__Excerpted passage__.

•••••

Could perhaps the kernel (Linux 2.6.9-11.ELsmp, CentOS 4.1) be reporting 
the memory usage wrong? This problem seems to have started since I began 
using the mxsync function.

Time for me to "Use the Source, Luke".

Cheers,
Fredrik Nyberg

Re: [milter-greylist] milter-greylist using large amounts of virtual memory

2005-10-13 by Christian PELISSIER

Le jeu 13/10/2005 à 09:12, Fredrik Nyberg DC a écrit :
> Matt Kettler wrote:
> > Based on that you're talking about 50 million entries. If you've got a 5-day
> > timeout that's only 10 million attempts per day. For a site with 8,000 users
> > that doesn't seem unreasonable.
> 
> We have around 1 million entries in our greylist database. What really 
> bugs me is that the current 2.3 GB of VmData that milter-greylist is 
> using does not show up in physical memory or swap... it will be 
> interresting to see what happens when the process hits 3 GB, since this 
> is the amount of memory + swap that one of the servers has.
> 
> Could perhaps the kernel (Linux 2.6.9-11.ELsmp, CentOS 4.1) be reporting 
> the memory usage wrong? This problem seems to have started since I began 
> using the mxsync function.
> 
> Time for me to "Use the Source, Luke".
> 
> Cheers,
> Fredrik Nyberg

Storing the md5 of the tuple instead of the tuple itself could be a
solution for a large site and an a new option for milter-greylist.

md5 is only 16 byte long (against  ~ 64) 

md5(Sender IP:Sender e-mail:Recipient e-mail) Time

-- 
Christian Pélissier
Office National d'Études et de Recherches Aérospatiales
BP 72 92322 Chatillon
Tel: 33 1 46 73 44 19, Fax: 33 1 46 73 41 50

Re: [milter-greylist] milter-greylist using large amounts of virtual memory

2005-10-13 by Emmanuel Dreyfus

On Thu, Oct 13, 2005 at 02:13:44AM -0400, Matt Kettler wrote:
> Call me crazy, but it seems rather odd to add a milter to re-implement
> functionality that's already built into sendmail. Actually, IMHO it's not just
> odd, it's downright stupid.

•••••

[Text data extracted from the pages]
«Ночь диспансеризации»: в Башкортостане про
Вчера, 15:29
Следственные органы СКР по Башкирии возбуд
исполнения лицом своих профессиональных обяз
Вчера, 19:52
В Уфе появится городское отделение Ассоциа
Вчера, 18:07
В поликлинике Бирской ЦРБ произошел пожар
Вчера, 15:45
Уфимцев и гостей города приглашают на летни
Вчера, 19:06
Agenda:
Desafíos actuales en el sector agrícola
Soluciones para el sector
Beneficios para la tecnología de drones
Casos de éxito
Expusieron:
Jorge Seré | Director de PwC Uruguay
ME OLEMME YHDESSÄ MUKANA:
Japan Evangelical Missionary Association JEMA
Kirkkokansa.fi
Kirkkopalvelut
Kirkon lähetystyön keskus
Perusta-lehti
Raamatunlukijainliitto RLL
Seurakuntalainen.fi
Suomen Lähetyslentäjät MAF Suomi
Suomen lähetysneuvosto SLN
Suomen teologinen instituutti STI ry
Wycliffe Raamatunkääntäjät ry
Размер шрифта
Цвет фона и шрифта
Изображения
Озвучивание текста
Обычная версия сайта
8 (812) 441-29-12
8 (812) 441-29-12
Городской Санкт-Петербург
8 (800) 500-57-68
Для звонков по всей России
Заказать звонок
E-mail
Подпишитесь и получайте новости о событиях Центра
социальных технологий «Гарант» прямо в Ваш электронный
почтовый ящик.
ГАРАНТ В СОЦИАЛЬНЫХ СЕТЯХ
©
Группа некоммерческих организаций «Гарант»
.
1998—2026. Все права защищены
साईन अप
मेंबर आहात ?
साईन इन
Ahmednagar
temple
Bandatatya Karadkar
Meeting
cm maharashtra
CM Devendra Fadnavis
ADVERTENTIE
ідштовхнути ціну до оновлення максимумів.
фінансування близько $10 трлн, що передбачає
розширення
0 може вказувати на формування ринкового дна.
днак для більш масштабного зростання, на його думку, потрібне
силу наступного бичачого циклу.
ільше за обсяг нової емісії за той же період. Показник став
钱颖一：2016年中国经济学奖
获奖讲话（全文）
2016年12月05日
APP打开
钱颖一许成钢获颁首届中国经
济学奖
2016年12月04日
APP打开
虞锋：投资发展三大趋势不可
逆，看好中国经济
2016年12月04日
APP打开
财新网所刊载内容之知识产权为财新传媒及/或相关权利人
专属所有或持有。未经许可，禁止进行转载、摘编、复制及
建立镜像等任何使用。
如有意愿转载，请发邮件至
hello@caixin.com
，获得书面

•••••

In the mailing-list thread about milter-greylist memory use, how many entries does Fredrik Nyberg say are in the greylist database?

Around 1 million entries.